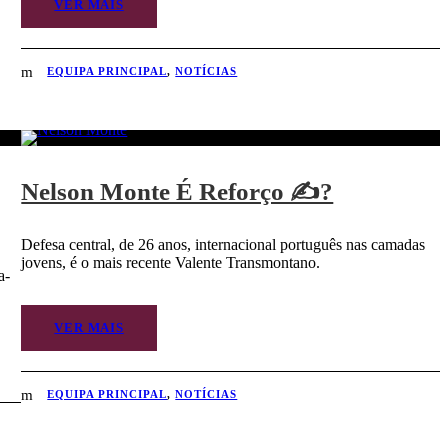
VER MAIS
EQUIPA PRINCIPAL
,
NOTÍCIAS
Nelson Monte É Reforço ✍?
Defesa central, de 26 anos, internacional português nas camadas
jovens, é o mais recente Valente Transmontano.
a-
VER MAIS
EQUIPA PRINCIPAL
,
NOTÍCIAS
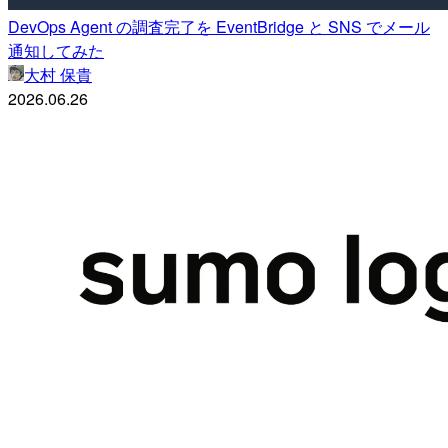
DevOps Agent の調査完了を EventBridge と SNS でメール
通知してみた
大村 保貴
2026.06.26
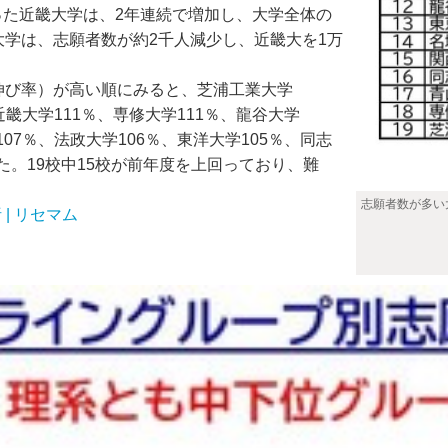
った近畿大学は、2年連続で増加し、大学全体の
大学は、志願者数が約2千人減少し、近畿大を1万
伸び率）が高い順にみると、芝浦工業大学
近畿大学111％、専修大学111％、龍谷大学
107％、法政大学106％、東洋大学105％、同志
った。19校中15校が前年度を上回っており、難
志願者数が多い
| リセマム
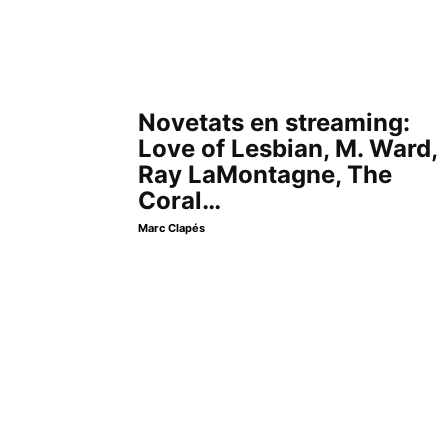
Novetats en streaming:
Love of Lesbian, M. Ward,
Ray LaMontagne, The
Coral…
Marc Clapés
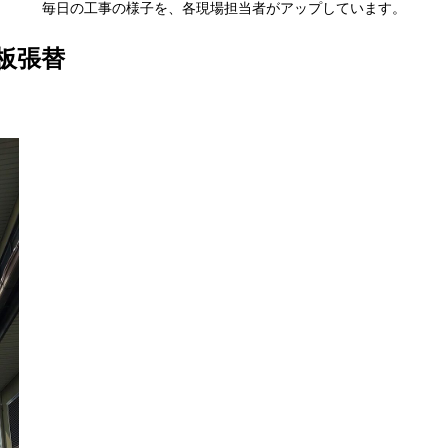
毎日の工事の様子を、各現場担当者がアップしています。
板張替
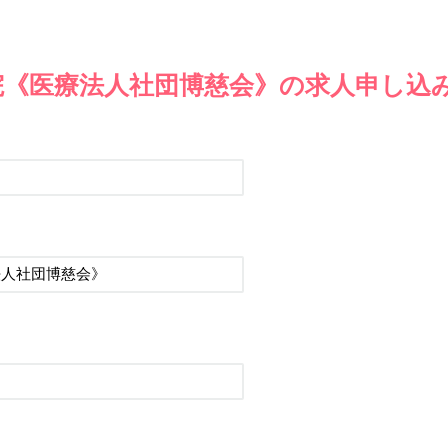
院《医療法人社団博慈会》の求人申し込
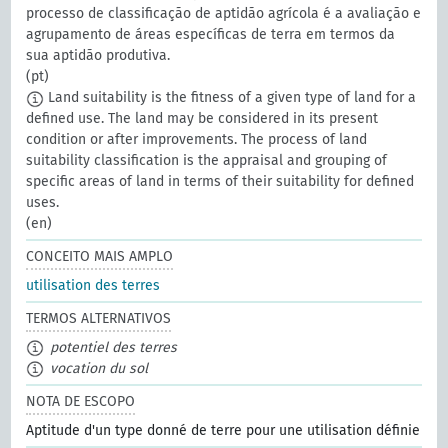
processo de classificação de aptidão agrícola é a avaliação e
agrupamento de áreas específicas de terra em termos da
sua aptidão produtiva.
(pt)
Land suitability is the fitness of a given type of land for a
defined use. The land may be considered in its present
condition or after improvements. The process of land
suitability classification is the appraisal and grouping of
specific areas of land in terms of their suitability for defined
uses.
(en)
CONCEITO MAIS AMPLO
utilisation des terres
TERMOS ALTERNATIVOS
potentiel des terres
vocation du sol
NOTA DE ESCOPO
Aptitude d'un type donné de terre pour une utilisation définie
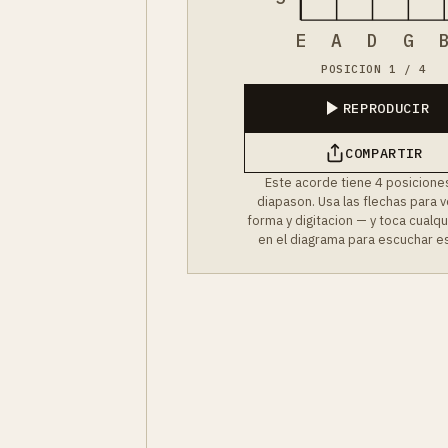
E
A
D
G
POSICION 1 / 4
REPRODUCIR
COMPARTIR
Este acorde tiene 4 posiciones
diapason. Usa las flechas para 
forma y digitacion — y toca cualq
en el diagrama para escuchar es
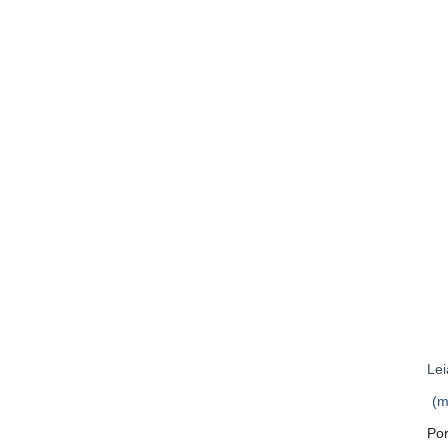
Lei
(m
Po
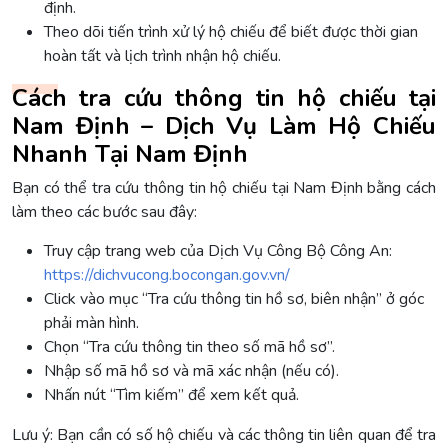
định.
Theo dõi tiến trình xử lý hộ chiếu để biết được thời gian
hoàn tất và lịch trình nhận hộ chiếu.
Cách tra cứu thông tin hộ chiếu tại
Nam Định – Dịch Vụ Làm Hộ Chiếu
Nhanh Tại Nam Định
Bạn có thể tra cứu thông tin hộ chiếu tại Nam Định bằng cách
làm theo các bước sau đây:
Truy cập trang web của Dịch Vụ Công Bộ Công An:
https://dichvucong.bocongan.gov.vn/
Click vào mục “Tra cứu thông tin hồ sơ, biên nhận” ở góc
phải màn hình.
Chọn “Tra cứu thông tin theo số mã hồ sơ”.
Nhập số mã hồ sơ và mã xác nhận (nếu có).
Nhấn nút “Tìm kiếm” để xem kết quả.
Lưu ý: Bạn cần có số hộ chiếu và các thông tin liên quan để tra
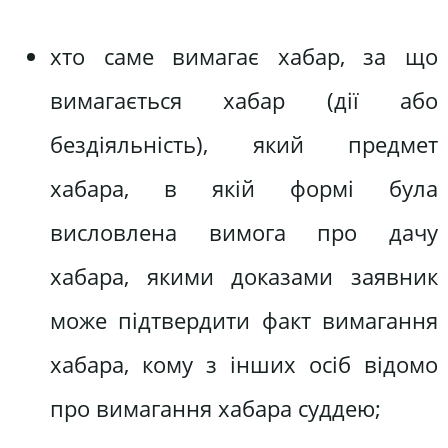
хто саме вимагає хабар, за що
вимагається хабар (дії або
бездіяльність), який предмет
хабара, в якій формі була
висловлена вимога про дачу
хабара, якими доказами заявник
може підтвердити факт вимагання
хабара, кому з інших осіб відомо
про вимагання хабара суддею;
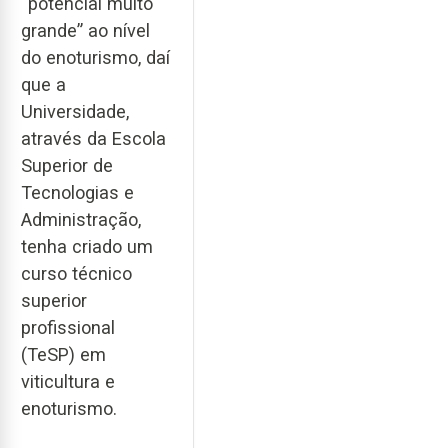
“potencial muito
grande” ao nível
do enoturismo, daí
que a
Universidade,
através da Escola
Superior de
Tecnologias e
Administração,
tenha criado um
curso técnico
superior
profissional
(TeSP) em
viticultura e
enoturismo.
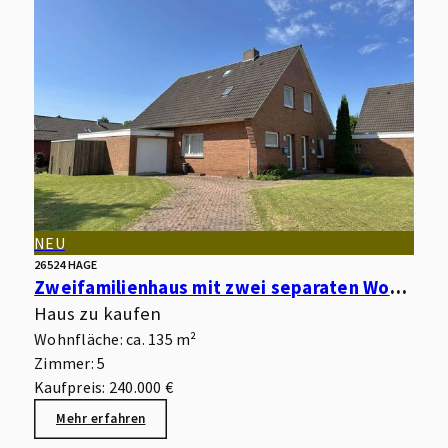
NEU
26524 HAGE
Zweifamilienhaus mit zwei separaten Wohnungen, Garagen, Keller und Garten in begehrter Wohnlage
Haus zu kaufen
Wohnfläche: ca. 135 m²
Zimmer: 5
Kaufpreis: 240.000 €
Mehr erfahren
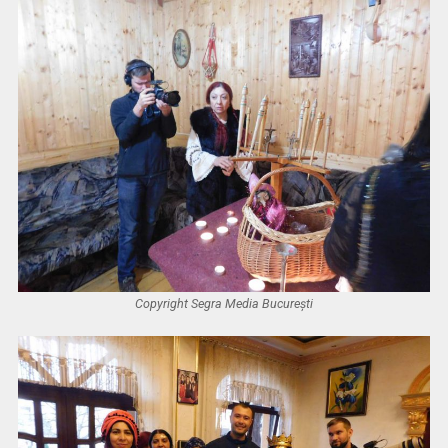
Copyright Segra Media București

------

■ Task item
Could you filter the records above down to every line that contains the word "nhận", copying each such line in full?

■ Solution
hoàn tất và lịch trình nhận hộ chiếu.
Click vào mục “Tra cứu thông tin hồ sơ, biên nhận” ở góc
Nhập số mã hồ sơ và mã xác nhận (nếu có).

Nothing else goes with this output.